• Activities:
1/ From the forum thread on partial matching in R, extract the passage starting at "You could consider" and ending at "library(tidyverse)".
2/ Answer these questions from the forum thread on partial matching in R:
(a) Which package does the reply suggest for merging the two data frames?
(b) Which function is used to check whether one Country string is contained in the other?
(c) In df2, what Country value appears in the row where df1 has "Russia"?
3/ Using the forum thread on partial matching in R, explain why the reply also shows a call to fuzzy_inner_join.

• Text under study:
********
Reputation: 61
Lets say I have data frame df1 with the following variables
Continent Country
1 Europe Russia
2 Asia Myanmar (Burma)
3 africa Benin
4 africa Botswana
5 africa Burkina
and df2 with the following variables
Continent Country
1 Europe Russian Federation
2 Asia Myanmar
3 africa Benin,new
4 africa Botswana
5 africa Burkina
How do I combine the 2 df together by Country using partial matching
Upvotes: 0
Views: 284
Reputation: 30474
It might be helpful to know what you final/desired data frame would look like.
You could consider the fuzzyjoin
package in merging these two data frames. One approach would be to use str_detect
and see if one Country
string is contained in the other.
library(tidyverse)
library(fuzzyjoin)
mf <- function(a, b) str_detect(a, b) | str_detect(b, a)
fuzzy_semi_join(df1, df2, by = "Country", match_fun = mf)
Continent Country
1 Europe Russia
2 Asia Myanmar (Burma)
3 Africa Benin
4 Africa Botswana
5 Africa Burkina
An inner join will should you how the rows are matched (keeping both Country
columns for comparison):
fuzzy_inner_join(df1, df2, by = "Country", match_fun = mf)
********
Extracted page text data
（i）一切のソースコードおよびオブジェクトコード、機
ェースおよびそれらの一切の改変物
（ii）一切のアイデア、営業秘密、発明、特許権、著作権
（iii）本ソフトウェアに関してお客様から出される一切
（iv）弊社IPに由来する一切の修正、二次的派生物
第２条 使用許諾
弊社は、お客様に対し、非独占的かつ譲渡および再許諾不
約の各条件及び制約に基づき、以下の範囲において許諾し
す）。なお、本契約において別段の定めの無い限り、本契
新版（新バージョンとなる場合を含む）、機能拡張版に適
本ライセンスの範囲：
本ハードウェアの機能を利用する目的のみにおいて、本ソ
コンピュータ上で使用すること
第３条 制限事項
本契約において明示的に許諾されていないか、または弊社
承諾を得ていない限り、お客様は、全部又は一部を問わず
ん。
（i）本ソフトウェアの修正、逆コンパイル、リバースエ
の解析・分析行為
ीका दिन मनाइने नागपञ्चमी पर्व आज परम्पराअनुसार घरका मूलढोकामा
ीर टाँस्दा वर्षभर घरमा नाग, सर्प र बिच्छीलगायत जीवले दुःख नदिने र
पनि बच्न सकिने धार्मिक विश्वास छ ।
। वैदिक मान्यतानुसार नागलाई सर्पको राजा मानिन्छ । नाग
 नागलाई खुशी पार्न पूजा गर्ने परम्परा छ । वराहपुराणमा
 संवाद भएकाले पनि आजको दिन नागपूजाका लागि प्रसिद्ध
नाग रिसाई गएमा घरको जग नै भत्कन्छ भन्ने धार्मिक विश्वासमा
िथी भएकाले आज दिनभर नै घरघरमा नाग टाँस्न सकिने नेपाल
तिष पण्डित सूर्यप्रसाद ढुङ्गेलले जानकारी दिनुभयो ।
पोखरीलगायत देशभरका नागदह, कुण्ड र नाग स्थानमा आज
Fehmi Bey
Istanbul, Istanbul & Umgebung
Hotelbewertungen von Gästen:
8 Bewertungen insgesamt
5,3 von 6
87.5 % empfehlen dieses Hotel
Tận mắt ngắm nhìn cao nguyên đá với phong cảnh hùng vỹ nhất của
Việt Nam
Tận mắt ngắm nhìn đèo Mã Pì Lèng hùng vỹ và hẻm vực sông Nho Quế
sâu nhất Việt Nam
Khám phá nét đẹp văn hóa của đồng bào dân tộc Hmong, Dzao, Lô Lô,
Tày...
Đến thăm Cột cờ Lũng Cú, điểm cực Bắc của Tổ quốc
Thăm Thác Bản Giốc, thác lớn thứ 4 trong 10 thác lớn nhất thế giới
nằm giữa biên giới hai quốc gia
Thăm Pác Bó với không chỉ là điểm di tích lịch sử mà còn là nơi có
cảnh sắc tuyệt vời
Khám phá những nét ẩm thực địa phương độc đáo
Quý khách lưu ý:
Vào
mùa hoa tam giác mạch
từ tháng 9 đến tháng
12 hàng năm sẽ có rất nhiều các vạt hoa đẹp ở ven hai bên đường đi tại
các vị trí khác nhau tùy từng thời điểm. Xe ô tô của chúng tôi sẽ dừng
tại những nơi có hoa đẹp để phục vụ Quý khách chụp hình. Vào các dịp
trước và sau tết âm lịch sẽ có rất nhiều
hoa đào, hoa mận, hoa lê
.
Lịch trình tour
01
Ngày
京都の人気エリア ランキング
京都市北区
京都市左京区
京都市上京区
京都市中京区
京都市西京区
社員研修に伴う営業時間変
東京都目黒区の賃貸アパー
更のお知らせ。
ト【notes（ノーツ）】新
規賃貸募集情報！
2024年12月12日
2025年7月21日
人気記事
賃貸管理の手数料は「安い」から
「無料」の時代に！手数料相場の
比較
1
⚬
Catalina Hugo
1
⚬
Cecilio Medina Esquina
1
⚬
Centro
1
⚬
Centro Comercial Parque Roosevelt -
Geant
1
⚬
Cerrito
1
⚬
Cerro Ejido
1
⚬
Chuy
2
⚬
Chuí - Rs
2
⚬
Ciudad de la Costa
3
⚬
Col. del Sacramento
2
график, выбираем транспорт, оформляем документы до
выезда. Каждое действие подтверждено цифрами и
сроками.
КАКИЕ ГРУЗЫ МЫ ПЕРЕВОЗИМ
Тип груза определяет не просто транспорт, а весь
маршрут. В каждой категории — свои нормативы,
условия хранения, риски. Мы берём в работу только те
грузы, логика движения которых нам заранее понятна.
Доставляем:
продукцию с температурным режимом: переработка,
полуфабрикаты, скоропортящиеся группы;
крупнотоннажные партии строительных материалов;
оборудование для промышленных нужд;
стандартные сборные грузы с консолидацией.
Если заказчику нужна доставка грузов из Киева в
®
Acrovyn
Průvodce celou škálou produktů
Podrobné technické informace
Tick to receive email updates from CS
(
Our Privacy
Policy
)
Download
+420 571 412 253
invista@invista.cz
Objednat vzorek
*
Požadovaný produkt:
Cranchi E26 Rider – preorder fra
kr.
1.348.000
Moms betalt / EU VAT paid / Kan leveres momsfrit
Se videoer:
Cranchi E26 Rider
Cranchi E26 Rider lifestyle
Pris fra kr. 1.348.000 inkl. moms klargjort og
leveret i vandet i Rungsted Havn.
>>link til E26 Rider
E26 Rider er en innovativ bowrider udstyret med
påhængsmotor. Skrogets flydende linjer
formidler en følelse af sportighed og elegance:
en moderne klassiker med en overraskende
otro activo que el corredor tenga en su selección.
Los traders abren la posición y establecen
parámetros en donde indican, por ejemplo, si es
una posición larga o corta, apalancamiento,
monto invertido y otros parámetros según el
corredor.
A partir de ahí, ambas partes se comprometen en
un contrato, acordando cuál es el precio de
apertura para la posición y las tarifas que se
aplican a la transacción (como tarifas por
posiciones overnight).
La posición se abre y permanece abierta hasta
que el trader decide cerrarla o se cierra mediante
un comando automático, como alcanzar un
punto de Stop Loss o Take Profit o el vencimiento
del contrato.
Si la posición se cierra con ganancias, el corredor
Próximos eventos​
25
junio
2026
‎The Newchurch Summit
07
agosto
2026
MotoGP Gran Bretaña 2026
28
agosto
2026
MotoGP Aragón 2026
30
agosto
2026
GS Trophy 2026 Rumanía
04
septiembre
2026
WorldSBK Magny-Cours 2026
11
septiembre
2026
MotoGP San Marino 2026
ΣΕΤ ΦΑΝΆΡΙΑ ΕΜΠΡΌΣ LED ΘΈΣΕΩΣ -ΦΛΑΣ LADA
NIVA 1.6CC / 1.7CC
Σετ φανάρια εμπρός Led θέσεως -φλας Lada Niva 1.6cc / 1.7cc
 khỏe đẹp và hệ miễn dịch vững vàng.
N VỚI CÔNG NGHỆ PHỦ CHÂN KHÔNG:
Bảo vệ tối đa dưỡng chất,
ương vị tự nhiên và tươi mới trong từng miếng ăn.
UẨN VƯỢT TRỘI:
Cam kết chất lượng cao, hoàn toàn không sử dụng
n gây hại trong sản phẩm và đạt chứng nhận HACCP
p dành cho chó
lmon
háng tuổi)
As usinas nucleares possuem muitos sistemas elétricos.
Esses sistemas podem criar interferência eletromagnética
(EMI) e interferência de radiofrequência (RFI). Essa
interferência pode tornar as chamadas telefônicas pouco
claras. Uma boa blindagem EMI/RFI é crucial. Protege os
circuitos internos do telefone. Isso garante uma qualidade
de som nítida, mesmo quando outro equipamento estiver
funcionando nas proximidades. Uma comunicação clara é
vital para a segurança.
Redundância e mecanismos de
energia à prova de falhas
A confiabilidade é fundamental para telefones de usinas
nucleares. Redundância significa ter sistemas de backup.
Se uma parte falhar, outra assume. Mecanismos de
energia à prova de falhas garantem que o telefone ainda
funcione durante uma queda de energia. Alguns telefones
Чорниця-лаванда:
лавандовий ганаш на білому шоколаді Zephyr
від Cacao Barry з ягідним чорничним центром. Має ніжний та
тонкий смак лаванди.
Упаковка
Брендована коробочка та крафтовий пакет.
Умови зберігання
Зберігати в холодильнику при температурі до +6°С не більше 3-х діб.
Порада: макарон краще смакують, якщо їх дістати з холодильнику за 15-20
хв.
********
• Solutions by task:
1/
You could consider the fuzzyjoin
package in merging these two data frames. One approach would be to use str_detect
and see if one Country
string is contained in the other.
library(tidyverse)

2/
(a) The fuzzyjoin package.
(b) str_detect.
(c) Russian Federation.

3/ The inner join shows how the rows of the two data frames are matched. It keeps both Country columns so they can be compared.